** Start of Data to use **

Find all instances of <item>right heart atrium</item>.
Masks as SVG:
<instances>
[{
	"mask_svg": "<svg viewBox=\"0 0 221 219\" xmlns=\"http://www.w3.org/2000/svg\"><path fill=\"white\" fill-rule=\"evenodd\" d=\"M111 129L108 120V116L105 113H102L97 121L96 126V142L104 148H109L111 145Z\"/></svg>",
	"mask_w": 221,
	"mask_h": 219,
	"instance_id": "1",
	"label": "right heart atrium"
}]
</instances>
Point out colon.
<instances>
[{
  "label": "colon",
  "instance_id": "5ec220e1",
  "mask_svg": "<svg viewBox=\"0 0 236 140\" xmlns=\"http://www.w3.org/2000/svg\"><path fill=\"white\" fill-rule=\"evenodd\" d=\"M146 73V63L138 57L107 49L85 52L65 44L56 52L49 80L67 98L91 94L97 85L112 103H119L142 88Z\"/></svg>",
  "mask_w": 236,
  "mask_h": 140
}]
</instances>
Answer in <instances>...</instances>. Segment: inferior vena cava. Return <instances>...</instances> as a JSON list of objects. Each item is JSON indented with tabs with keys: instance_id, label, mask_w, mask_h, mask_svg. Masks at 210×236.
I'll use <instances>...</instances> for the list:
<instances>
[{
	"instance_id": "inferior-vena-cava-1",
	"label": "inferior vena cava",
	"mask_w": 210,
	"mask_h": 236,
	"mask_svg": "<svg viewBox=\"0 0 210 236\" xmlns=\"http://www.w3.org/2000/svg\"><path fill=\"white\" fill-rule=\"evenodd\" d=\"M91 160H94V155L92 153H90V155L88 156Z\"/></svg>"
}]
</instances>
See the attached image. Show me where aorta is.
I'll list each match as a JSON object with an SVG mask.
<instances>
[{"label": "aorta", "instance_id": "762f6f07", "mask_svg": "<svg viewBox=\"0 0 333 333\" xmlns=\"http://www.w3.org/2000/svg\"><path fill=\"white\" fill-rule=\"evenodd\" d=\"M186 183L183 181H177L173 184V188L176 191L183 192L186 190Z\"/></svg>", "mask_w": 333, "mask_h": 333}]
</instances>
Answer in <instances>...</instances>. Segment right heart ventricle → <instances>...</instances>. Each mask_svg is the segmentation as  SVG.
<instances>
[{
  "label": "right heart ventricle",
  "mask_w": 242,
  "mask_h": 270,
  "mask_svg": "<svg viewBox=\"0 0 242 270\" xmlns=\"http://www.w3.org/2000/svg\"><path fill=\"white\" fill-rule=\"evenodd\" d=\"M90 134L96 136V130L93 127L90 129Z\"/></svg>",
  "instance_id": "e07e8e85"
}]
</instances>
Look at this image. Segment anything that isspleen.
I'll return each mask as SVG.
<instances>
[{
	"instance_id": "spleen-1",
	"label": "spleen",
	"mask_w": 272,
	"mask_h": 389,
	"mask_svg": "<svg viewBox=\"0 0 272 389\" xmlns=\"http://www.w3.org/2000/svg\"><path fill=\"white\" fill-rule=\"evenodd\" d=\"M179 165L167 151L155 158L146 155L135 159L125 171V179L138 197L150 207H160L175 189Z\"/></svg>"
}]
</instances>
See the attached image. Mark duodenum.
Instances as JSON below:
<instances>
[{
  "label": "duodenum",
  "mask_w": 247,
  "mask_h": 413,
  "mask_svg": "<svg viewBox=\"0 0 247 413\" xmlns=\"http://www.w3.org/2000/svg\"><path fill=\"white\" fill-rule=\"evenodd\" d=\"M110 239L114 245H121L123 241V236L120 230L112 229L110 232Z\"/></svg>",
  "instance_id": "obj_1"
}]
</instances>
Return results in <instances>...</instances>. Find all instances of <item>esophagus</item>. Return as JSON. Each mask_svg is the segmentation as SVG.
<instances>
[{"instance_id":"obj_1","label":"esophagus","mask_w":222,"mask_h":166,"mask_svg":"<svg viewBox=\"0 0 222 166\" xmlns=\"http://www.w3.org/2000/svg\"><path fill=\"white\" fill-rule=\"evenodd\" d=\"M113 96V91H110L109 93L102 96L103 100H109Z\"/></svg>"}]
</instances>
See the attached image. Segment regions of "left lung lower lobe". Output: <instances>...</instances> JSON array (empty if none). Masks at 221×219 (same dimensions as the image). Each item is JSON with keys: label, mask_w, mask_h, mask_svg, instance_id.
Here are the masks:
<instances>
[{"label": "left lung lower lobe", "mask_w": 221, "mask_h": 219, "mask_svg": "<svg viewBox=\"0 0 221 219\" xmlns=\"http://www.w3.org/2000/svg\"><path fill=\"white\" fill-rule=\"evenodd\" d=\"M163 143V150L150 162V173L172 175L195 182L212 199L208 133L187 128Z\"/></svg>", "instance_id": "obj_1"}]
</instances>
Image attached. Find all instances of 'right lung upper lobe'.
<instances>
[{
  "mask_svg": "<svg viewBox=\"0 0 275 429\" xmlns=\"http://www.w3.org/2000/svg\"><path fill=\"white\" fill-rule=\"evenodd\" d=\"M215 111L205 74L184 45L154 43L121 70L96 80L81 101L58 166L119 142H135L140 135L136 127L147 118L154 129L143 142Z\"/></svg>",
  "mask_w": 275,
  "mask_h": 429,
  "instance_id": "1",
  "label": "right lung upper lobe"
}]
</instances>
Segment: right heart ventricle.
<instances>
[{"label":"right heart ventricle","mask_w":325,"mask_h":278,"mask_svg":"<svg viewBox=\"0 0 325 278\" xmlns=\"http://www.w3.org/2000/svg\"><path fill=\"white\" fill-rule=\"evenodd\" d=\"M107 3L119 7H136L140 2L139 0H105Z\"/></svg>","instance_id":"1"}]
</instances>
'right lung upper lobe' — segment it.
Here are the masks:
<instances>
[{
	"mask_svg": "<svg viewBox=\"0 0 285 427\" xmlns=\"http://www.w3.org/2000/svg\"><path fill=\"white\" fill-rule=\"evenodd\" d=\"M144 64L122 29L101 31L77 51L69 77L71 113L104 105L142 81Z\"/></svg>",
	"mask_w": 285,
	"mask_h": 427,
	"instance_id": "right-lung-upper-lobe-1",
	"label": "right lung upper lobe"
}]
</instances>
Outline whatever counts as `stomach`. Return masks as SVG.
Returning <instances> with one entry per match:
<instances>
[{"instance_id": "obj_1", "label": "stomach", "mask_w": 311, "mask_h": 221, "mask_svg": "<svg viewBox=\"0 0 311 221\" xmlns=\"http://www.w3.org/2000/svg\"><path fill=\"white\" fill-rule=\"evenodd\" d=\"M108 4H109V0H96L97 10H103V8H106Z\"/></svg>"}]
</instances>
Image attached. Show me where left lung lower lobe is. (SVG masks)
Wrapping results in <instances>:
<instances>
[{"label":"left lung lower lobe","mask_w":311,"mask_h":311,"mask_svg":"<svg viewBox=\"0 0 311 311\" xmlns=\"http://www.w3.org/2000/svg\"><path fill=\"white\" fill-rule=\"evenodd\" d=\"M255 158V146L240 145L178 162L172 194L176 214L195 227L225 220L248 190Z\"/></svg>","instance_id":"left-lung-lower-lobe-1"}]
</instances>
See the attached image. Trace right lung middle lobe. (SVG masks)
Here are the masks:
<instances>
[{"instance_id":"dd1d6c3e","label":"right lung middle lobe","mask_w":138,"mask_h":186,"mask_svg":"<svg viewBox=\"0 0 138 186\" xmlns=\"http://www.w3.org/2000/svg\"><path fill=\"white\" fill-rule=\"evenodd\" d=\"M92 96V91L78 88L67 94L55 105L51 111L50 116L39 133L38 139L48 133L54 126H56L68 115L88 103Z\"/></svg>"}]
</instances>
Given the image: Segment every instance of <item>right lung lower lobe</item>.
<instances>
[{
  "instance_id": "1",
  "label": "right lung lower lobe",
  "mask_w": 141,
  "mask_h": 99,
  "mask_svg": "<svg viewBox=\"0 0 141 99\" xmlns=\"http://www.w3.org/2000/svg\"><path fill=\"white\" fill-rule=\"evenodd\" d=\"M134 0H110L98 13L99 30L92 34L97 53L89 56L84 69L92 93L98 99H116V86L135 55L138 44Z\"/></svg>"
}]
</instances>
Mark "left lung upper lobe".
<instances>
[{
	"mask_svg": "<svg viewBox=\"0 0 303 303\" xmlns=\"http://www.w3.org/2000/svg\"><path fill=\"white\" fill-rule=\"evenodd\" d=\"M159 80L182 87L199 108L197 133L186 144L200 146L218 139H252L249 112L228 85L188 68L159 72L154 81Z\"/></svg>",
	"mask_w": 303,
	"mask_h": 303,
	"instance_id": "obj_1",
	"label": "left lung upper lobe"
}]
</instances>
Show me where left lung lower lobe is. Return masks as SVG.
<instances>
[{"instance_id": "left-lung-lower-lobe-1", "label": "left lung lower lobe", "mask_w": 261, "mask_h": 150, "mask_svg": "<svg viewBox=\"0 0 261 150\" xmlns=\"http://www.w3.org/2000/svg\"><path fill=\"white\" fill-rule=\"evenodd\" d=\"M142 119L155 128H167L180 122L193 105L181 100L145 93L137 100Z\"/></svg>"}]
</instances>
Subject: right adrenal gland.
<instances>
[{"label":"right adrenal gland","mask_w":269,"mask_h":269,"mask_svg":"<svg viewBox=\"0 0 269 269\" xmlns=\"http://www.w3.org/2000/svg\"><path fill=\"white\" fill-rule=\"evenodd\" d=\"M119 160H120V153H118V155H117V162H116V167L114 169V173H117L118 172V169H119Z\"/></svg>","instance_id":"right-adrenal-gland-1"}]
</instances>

** End of Data to use **

- **Problem details**:
State how many lines of the items above contain the word "results". Give only the number.

- **Result below**:
2